32 thoughts on “When Anger Takes Over

  1. Wow! Thank you so much for this article. It came at the perfect time.. Tonight, I was dealing with some righteous anger and I really connected with everything you said. However, I have also struggled with sinful anger in my life too. You explained it perfectly and the Holy Spirit really spoke to my heart tonight as I was reading this article. This is powerful! Great article!

    Liked by 2 people

  2. Anger is such a strong emotion that not everyone likes to talk about. I think you did a great job of looking at the differents kinds of angry and encouraging us to handle this emotion correctly.

    Liked by 3 people

  3. Thank you for dealing with such a sensitive issue with such a balance between grace and truth. I think your poem about anger describes how I dealt with the raging emotions of anger when I was younger. God has taught me so much through many years of walking with Him, but I still have much to learn.

    Liked by 2 people

  4. Wow! This is sooooo good. I was just reading another blog and my thought to myself as “but, is all anger bad?” This is very good! I’m pinning!

    Liked by 1 person

  5. This is a very comprehensive and helpful post.
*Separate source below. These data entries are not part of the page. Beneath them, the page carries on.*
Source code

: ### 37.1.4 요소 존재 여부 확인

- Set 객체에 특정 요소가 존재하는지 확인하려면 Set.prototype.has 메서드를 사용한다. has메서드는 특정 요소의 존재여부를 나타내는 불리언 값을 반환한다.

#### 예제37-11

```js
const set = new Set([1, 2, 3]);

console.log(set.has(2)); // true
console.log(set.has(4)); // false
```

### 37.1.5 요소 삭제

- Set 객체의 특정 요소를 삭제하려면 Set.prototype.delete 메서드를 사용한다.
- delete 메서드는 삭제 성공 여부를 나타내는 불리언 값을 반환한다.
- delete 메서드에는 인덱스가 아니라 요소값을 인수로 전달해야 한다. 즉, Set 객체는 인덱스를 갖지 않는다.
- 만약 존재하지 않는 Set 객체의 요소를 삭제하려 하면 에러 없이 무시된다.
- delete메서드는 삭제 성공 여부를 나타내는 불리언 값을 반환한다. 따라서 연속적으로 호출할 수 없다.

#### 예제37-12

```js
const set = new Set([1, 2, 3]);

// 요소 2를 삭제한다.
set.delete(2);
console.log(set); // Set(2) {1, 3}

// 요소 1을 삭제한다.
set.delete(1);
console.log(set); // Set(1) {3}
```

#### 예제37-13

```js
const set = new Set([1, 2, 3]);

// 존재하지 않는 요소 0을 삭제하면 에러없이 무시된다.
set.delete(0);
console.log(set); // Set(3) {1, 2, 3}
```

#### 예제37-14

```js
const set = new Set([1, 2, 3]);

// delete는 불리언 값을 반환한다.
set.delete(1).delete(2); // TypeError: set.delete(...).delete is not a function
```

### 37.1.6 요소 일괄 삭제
Thank you so much for the biblical content and additional resources. I’m sure this post will be a wonderful blessing to those who struggle with anger in their lives.

    Liked by 2 people

  6. I can really relate to your post. I struggled with anger a lot when I was younger. It took many years of spending time on my knees to finally break its hold on me. Thanks for offering great words of advice.

    Liked by 1 person

  7. Such a great and helpful post! I also had an anger problem years ago that, try as I might, I could not master. Until the Lord showed me my problem was bitterness I’d kept in my heart towards someone in my life. Only through surrendering that hurt and resentment to God was I finally set free! Praise the Lord!!

    Liked by 2 people

  8. Thank you for addressing this difficult and delicate topic of anger. When I am asking myself, is my anger righteous or justified?, I like to assess it by how I act on it. Do I resent or verbally attack people? Or am I angry at the sin and the injustice, while I see the sinner through the eyes of Jesus?

    Liked by 1 person

  9. Such a great post! And I personally loved the reminder to identify the idols and triggers. It made me stop and evaluate my last 24 hours a bit =). Thanks for writing this!

    Liked by 1 person

  10. Such a good, helpful post about a topic that often people sidestep. As you said, Christians are “supposed” to be so nice and patient. But Christians can struggle with anger and you are very helpful in your writing.

    Liked by 1 person

  11. Such an important post! So many believers go through life without even realizing they can have complete victory over anger. I would have been the same way too had it not been for my husband – it was the one thing that the Lord transformed in him completely at the very start of his walk with Christ. And might I say – WHAT. A. TRANSFORMATION. Our lives have never been to same.

    Liked by 1 person

  12. Hi Summer- I love how you allow yourself to be vulnerable in your struggle with anger. We can all relate to what we do isn’t who we are. Our anger doesn’t define us but can be a warning sign for what lies deeper within, allowing it to be an area we can allow God to heal us. I’ve struggled with learning how to be emotionally honest with emotions and feelings for awhile and learned a lot from the book, “Permission to Feel,” and learned why. So glad God is in the business of making all things new and can resurrect anything in our lives.

    Liked by 1 person

  13. Wow such a powerful post! I used to be so afraid of anger but God showed me it was fear that drives anger (mine and others). Such a powerful lesson we learn isn’t it? Thank you for this very encouraging and transparent post!

    Liked by 1 person

    1. Religion based solely on traditions and adherence to religious customs makes God angry, too. If you read about the life of Jesus Christ in the first four books of the New Testament you might change your mind about believers and disciples like me being delusional.